■ **Supplied entries**

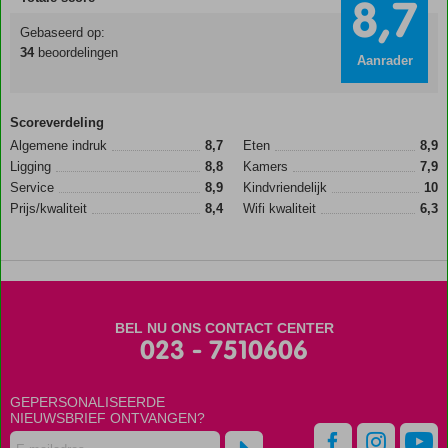
8,7
Gebaseerd op:
34
beoordelingen
Aanrader
Scoreverdeling
Algemene indruk
8,7
Eten
8,9
Ligging
8,8
Kamers
7,9
Service
8,9
Kindvriendelijk
10
Prijs/kwaliteit
8,4
Wifi kwaliteit
6,3
BEL NU ONS CONTACT CENTER
023 - 7510606
GEPERSONALISEERDE
NIEUWSBRIEF ONTVANGEN?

■ **Prompt**
Every record is to be reproduced exactly, with no pictures included.

■ **Task solution**
8,7
Gebaseerd op:
34
beoordelingen
Aanrader
Scoreverdeling
Algemene indruk
8,7
Eten
8,9
Ligging
8,8
Kamers
7,9
Service
8,9
Kindvriendelijk
10
Prijs/kwaliteit
8,4
Wifi kwaliteit
6,3
BEL NU ONS CONTACT CENTER
023 - 7510606
GEPERSONALISEERDE
NIEUWSBRIEF ONTVANGEN?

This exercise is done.